On 05/06/2011 04:08 PM, Alvaro Herrera wrote:
Excerpts from Darren Duncan's message of miƩ may 04 15:33:33 -0300 2011:

I see VARIANT/ANYTYPE as the most general case of supporting union types, which,
say, could have more specific examples of "allow any number or date here but
nothing else".  If VARIANT is supported, unions in general ought to be also.
Okay, so aside from the performance (storage reduction) gained, there's
this argument for having variant/union types.  It seems to me that this
is indeed possible to build.  Completely general VARIANT, though, is
rather complex.  A declared union, where you specify exactly which types
can be part of the union, can be catalogued, so that the system knows
exactly where to look when a type needs to be modified.  A general
VARIANT however looks complex to me to solve.

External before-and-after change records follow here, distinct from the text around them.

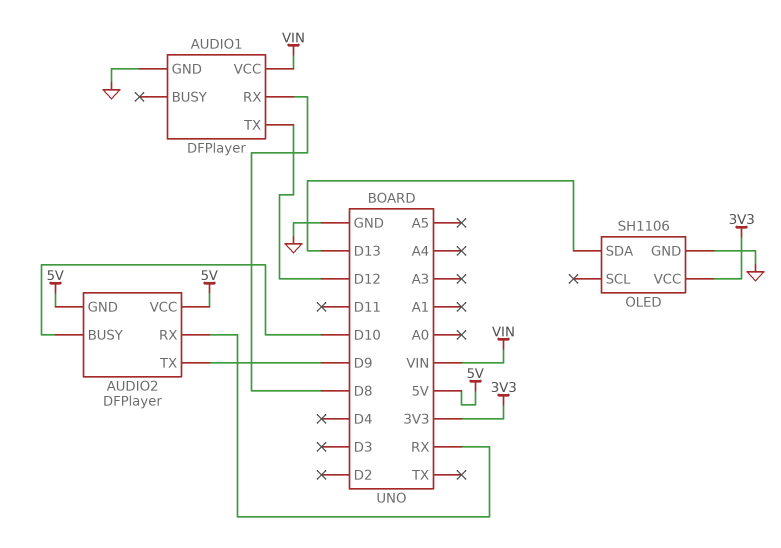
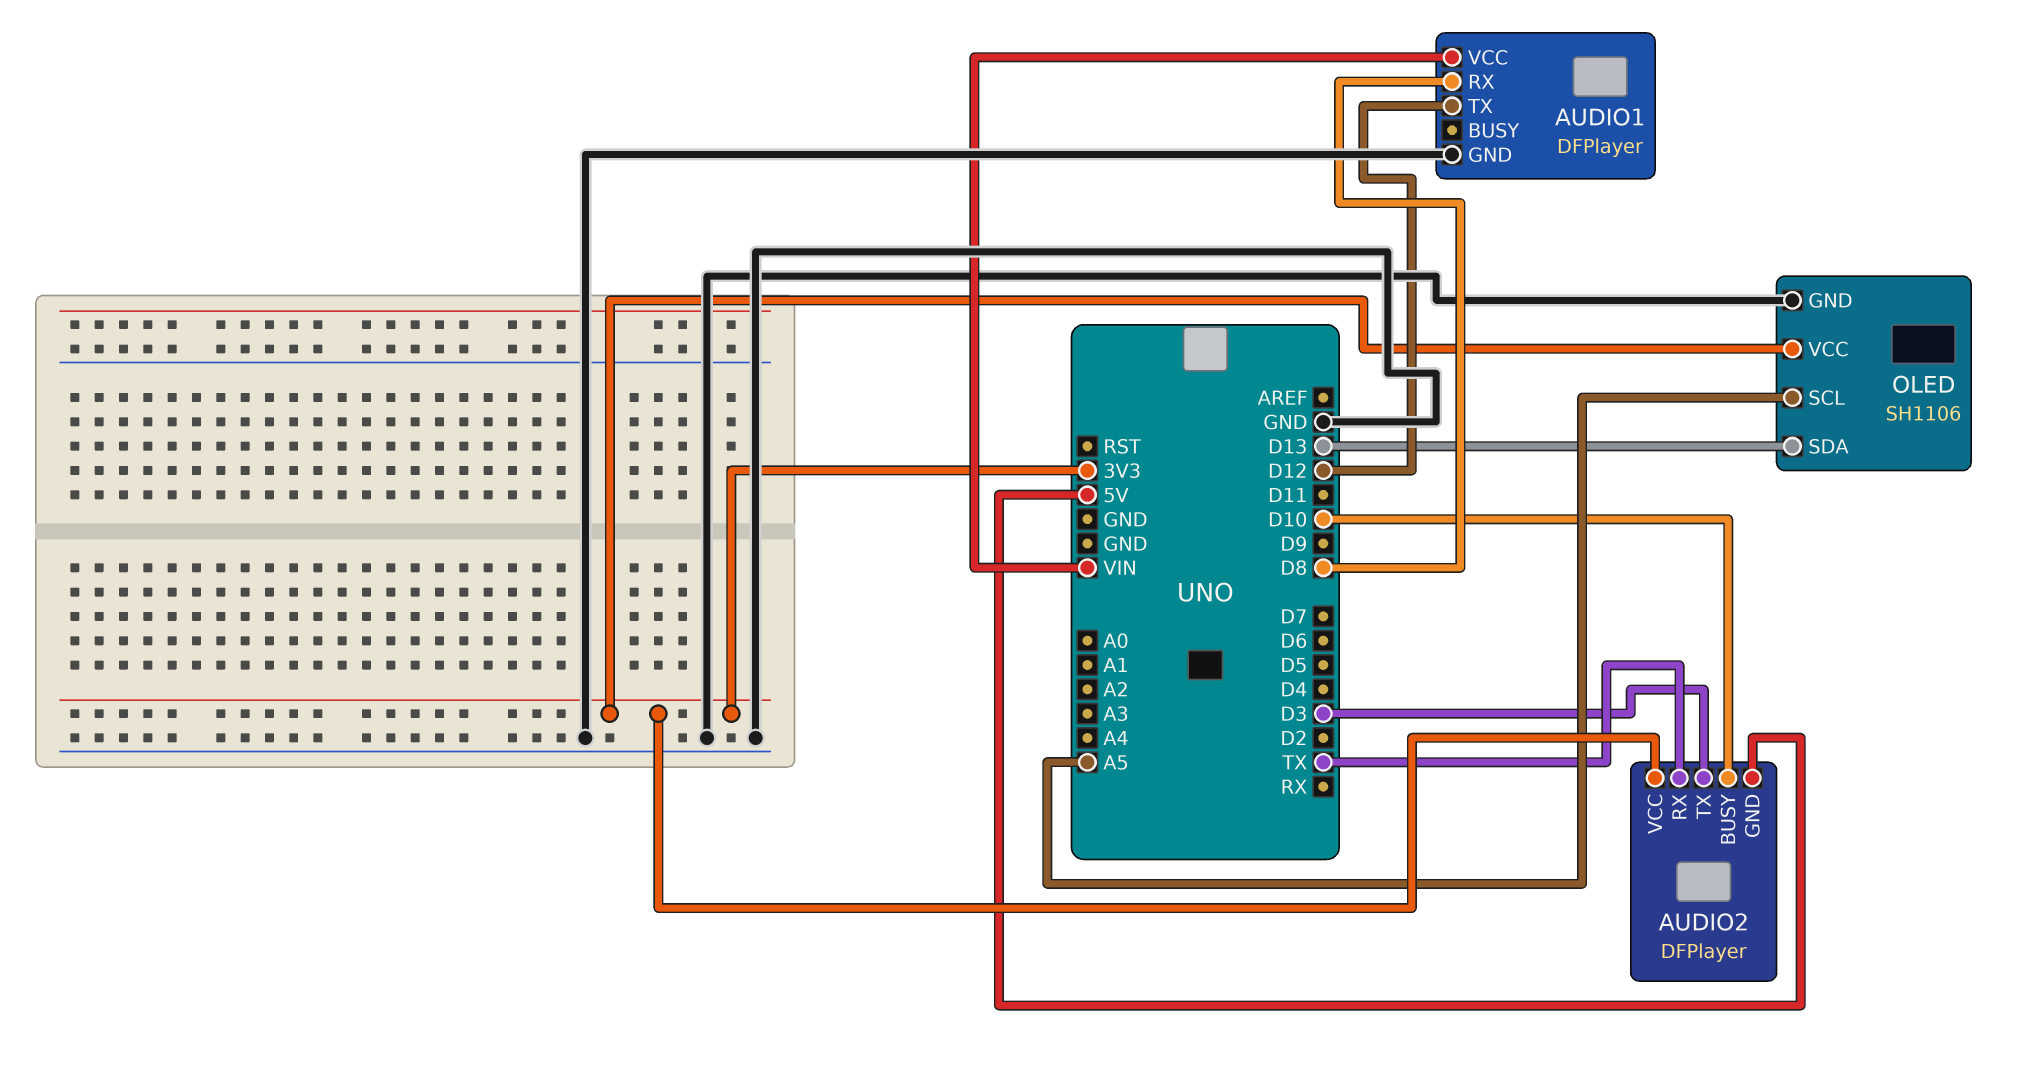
AUDIO2 pin RX: RX -> TX
AUDIO2 pin TX: D9 -> D3
AUDIO2 pin VCC: 5V -> 3V3
OLED pin SCL: none -> A5

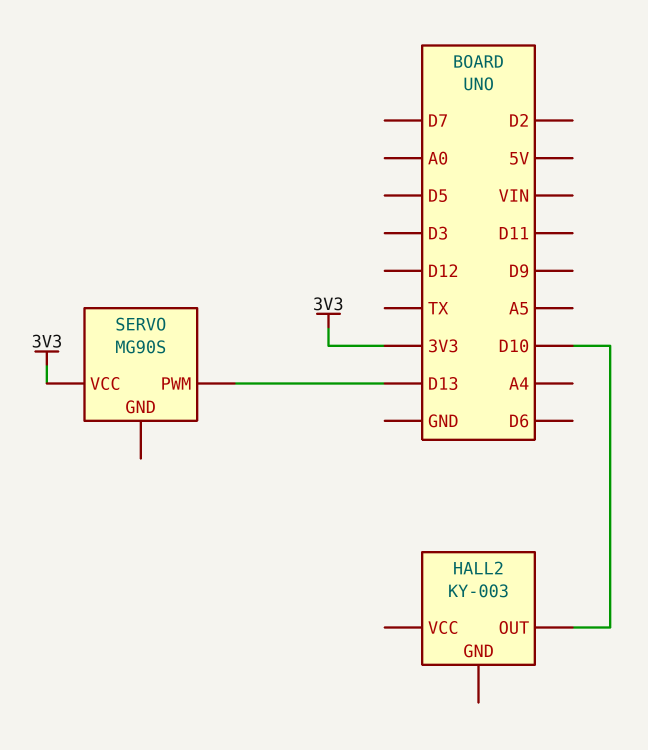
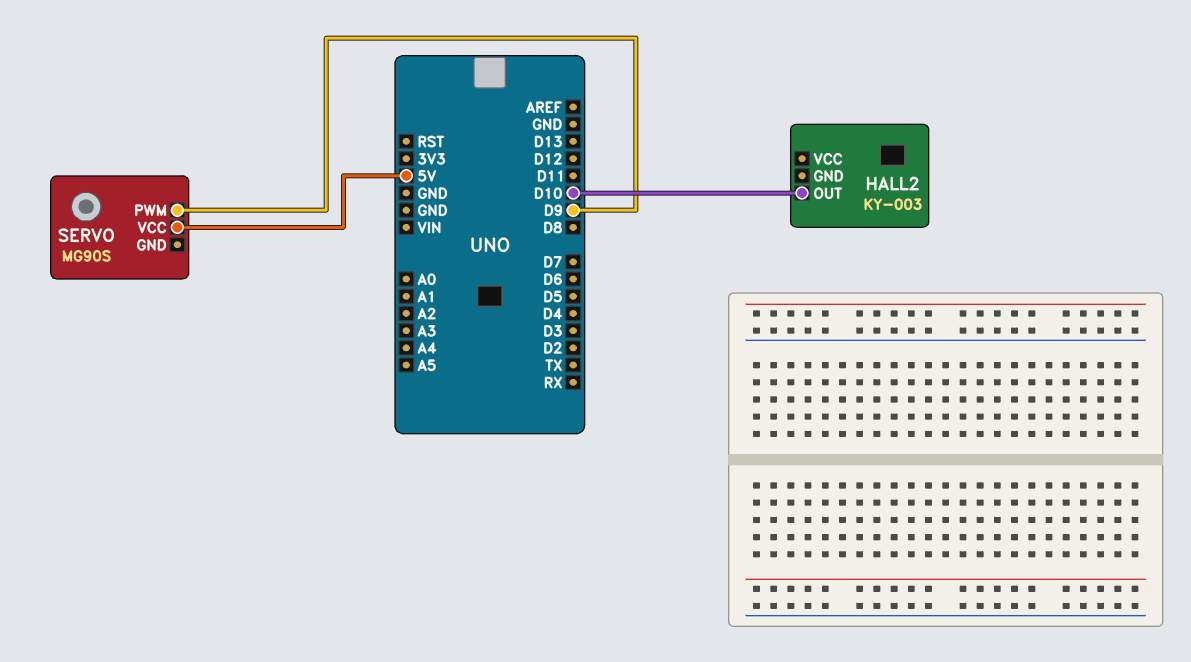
SERVO pin PWM: D13 -> D9
SERVO pin VCC: 3V3 -> 5V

The problem is this: if an user attempts to drop a type, and this type
is used in a variant somewhere, we would lose the stored data.  So the
drop needs to be aborted.  Similarly, if we alter a type (easy example:
a composite type) used in a variant, we need to cascade to modify all
rows using that composite.

If the unions that use a certain type are catalogued, we at least know
what tables to scan to cascade.

In a general variant, the system catalogs do not have the information of
what type each variant masquerades as.  We would need to examine the
variant's masqueraded types on each insert; if the current type is not
found, add it.  This seems a bit expensive.




So how is a declared union going to look and operate? Something like this?

    CREATE TYPE foo AS UNION (ival int, tval text, tsval timestamptz):
    CREATE TABLE bar (myunion foo);
    INSERT INTO bar (myunion) VALUES (ival=>1), (tval=>'some text');
    UPDATE bar SET myunion.tsval = CURRENT_TIMESTAMP;


Something like that could actually be quite nice for a number of purposes.